Creo que la democracia no sólo depende de respetar las voluntades en las urnas. Sin un pensamiento de Estado, sin tener el ánimo de pensar en instituciones de bienestar, sin cuidar que el sistema no se construya para el beneficio de algunos, nuestra democracia permanecerá en pañales.

Entiendo que queda mucho por hacer, mucho, para dejar de creer en un gobierno paternalista.

Creo que es responsable votar con el ánimo de volvernos oposición. No importan la esperanza, los intereses o las fobias. No importan las superficies y los deseos.

Entiendo que somos el país de los tips. ¿Será posible pensar en proyectos que duren más de seis años?

Creo que es legítimo aspirar a reducir las diferencias entre las percepciones salariales de todos, sobre todo las que emanan del erario (aun así, supongo que es mejor subir a los de abajo que bajar a los de arriba).

Entiendo que todos pasemos de ser críticos de cine a convertirnos en peritos forenses. Siempre hemos sido así, del mito al pensamiento mágico; de la inseguridad a la teoría del complot; del insulto a las verdades dogmáticas. (Lo que queda claro es que somos mejores forenses que críticos de cine).

mexicanos
Foto: Gizmodo.

Creo que pelearse con el poder judicial desde una ley champurrada, sin criterios ni precisiones, es permitir que dicho poder, tan acostumbrado a encontrar los pasadizos de la ley y a interpretar a su favor, nos derrote con sus propias armas.

QUÉ HARÁS »
1. Responde estas preguntas con lo que afirma el texto sobre la democracia:
(a) ¿En qué estado permanecerá la democracia si falta un pensamiento de Estado?
(b) ¿Qué se pregunta el texto acerca de la duración de los proyectos?
(c) En cuanto a las percepciones salariales, ¿qué se supone que es mejor?
2. Retoma el texto sobre la democracia donde se detiene y escribe su continuación.
Las entradas que vienen a continuación son material independiente del texto sobre la democracia.

Entradas guardadas:
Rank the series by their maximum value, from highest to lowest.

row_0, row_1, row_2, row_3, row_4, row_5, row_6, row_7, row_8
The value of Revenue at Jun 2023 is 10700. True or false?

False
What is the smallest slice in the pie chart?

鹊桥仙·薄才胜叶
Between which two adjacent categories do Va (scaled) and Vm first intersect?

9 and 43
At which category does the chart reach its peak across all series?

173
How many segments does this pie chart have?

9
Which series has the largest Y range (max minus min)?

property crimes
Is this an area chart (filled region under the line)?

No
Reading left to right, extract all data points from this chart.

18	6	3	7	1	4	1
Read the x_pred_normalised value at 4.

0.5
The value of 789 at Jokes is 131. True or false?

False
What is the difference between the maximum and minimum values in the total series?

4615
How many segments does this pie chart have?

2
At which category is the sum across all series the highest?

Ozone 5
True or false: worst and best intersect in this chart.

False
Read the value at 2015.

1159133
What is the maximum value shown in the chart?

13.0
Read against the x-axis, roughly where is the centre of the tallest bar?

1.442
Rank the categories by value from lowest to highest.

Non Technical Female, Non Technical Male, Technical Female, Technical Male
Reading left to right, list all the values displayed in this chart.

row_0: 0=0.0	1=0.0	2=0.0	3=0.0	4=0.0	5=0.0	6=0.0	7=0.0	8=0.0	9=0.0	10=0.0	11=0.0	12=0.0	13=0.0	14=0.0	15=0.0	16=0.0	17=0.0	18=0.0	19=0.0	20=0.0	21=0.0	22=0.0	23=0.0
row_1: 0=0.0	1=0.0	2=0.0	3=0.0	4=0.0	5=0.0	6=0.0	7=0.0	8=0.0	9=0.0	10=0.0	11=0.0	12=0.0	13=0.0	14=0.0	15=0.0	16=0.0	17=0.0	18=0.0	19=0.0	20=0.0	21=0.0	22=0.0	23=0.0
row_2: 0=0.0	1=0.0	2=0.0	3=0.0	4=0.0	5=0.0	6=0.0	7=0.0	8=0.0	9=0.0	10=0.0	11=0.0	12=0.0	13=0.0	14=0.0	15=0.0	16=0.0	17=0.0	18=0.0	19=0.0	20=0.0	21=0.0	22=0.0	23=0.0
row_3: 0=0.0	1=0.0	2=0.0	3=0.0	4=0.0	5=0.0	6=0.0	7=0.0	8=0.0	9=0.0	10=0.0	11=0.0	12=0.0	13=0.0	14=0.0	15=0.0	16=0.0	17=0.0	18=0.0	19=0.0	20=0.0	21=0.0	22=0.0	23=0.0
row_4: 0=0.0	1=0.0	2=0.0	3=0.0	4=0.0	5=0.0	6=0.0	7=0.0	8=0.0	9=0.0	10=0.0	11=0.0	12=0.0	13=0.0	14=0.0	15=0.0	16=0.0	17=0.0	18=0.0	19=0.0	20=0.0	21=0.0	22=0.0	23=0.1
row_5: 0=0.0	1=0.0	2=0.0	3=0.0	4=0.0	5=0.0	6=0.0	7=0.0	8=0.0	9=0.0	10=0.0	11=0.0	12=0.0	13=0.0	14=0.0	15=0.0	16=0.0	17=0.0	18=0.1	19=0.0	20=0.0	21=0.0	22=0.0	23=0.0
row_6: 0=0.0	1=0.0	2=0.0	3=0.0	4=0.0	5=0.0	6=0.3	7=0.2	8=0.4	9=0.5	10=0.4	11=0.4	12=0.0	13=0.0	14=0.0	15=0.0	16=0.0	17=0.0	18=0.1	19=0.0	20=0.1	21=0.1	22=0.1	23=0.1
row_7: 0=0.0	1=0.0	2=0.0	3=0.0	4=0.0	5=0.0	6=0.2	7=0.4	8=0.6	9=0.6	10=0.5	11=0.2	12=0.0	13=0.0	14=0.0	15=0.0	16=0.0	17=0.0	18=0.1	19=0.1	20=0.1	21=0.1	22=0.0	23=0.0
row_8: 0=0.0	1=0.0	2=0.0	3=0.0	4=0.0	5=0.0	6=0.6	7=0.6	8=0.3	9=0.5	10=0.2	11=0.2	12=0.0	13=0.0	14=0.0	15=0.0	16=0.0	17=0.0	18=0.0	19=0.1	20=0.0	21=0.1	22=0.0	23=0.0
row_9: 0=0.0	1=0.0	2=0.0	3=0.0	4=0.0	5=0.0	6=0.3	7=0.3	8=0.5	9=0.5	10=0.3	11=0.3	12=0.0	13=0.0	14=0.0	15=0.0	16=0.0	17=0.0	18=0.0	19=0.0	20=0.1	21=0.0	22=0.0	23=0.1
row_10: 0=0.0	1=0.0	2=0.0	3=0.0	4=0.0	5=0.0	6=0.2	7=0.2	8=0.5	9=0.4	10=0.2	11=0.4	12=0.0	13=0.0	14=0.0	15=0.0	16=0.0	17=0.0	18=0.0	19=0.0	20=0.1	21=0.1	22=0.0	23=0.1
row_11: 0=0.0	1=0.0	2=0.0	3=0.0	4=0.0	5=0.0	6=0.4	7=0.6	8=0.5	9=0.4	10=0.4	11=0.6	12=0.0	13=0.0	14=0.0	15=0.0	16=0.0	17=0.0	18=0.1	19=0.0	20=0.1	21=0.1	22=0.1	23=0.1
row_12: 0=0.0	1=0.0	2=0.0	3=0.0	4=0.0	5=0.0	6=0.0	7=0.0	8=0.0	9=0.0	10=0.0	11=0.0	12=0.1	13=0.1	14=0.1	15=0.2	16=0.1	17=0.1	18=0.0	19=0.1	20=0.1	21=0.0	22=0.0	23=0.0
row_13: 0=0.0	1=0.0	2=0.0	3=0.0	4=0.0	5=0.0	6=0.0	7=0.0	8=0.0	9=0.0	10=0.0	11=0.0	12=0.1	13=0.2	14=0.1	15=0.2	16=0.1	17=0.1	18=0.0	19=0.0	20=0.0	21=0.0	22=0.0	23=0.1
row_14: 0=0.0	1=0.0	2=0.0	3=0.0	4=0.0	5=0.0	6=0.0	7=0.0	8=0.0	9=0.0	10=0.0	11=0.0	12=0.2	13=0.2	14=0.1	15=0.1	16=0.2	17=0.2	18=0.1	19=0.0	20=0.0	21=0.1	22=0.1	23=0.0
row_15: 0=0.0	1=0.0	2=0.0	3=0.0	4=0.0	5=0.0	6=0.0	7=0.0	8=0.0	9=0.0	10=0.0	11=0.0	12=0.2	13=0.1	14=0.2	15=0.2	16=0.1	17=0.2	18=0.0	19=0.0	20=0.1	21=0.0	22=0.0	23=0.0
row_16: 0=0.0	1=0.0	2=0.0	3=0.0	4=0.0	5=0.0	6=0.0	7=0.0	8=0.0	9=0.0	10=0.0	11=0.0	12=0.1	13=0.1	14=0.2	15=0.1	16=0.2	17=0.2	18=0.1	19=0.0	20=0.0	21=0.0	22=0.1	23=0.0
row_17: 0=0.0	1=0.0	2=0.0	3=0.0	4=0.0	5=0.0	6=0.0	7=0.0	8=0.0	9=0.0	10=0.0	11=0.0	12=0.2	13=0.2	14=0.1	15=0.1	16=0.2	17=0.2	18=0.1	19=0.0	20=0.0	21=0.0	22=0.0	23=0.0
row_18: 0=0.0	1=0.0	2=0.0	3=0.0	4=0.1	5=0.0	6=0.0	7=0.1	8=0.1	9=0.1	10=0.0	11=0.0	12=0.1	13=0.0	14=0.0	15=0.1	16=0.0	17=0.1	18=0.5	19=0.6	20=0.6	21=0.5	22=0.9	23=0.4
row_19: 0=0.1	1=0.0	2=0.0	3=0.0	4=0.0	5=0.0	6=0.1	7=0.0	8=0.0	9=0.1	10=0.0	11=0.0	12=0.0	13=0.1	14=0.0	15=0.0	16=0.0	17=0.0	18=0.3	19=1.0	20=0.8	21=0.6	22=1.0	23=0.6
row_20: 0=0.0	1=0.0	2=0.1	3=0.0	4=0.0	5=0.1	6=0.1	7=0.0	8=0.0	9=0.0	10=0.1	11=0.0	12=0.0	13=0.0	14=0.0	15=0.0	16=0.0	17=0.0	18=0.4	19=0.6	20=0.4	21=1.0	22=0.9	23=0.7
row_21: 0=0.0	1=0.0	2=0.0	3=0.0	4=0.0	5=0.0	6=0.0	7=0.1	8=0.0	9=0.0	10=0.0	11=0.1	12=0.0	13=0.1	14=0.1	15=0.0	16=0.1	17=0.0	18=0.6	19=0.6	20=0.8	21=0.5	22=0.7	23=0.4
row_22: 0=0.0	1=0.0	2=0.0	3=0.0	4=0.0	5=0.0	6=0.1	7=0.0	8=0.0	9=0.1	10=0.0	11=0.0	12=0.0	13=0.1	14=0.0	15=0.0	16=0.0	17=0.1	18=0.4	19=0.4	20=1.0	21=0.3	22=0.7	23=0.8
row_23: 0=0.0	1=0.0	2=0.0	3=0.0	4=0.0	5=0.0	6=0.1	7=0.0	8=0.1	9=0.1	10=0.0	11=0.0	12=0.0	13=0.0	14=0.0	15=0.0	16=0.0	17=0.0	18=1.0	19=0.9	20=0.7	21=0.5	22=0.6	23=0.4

RESPUESTAS DEL EJERCICIO »
1.
(a) Permanecerá en pañales.
(b) Se pregunta si será posible pensar en proyectos que duren más de seis años.
(c) Se supone que es mejor subir a los de abajo que bajar a los de arriba.

2.
Entiendo que, si alguien anuncia un plan de austeridad, todos comprendamos que dicha austeridad se ponga en práctica en los otros (“y los otros somos todos”, dijo Jean Paul Sartre), pero de ninguna manera en nosotros.

Creo que el tiempo es un ejercicio de nuestra conciencia.

Entiendo que Donald Trump quiera llevar a los juzgados a los productores de Saturday Night Live porque se atrevieron a hacer un sketch de su gobierno a partir de una parodia de ¡Qué bello es vivir! de Frank Capra. (En realidad, no, no lo entiendo, “desdichada la ciudad cuyo príncipe es un niño”).

Creo que, como creen muchos, no sólo los idiotas votaron por Trump o por Bolsonaro. (Sólo espero que no estemos dispuestos a repetir la década de los treinta del siglo pasado).

Entiendo que Monterrey haya alcanzado los índices de contingencia ambiental por arrojar fuegos artificiales y asar, de manera simultánea, mucha carne asada. (Tal vez tampoco lo entiendo).

carnes asadas y pirotecnia
Contingencia ambiental en Monterrey, Nuevo León, México (Foto: Código San Luis).

Creo que, si no estamos dispuestos a pensar de forma ecológica y de manera amplia, hay poco que hacer. (El problema no está en los popotes, sino en nosotros).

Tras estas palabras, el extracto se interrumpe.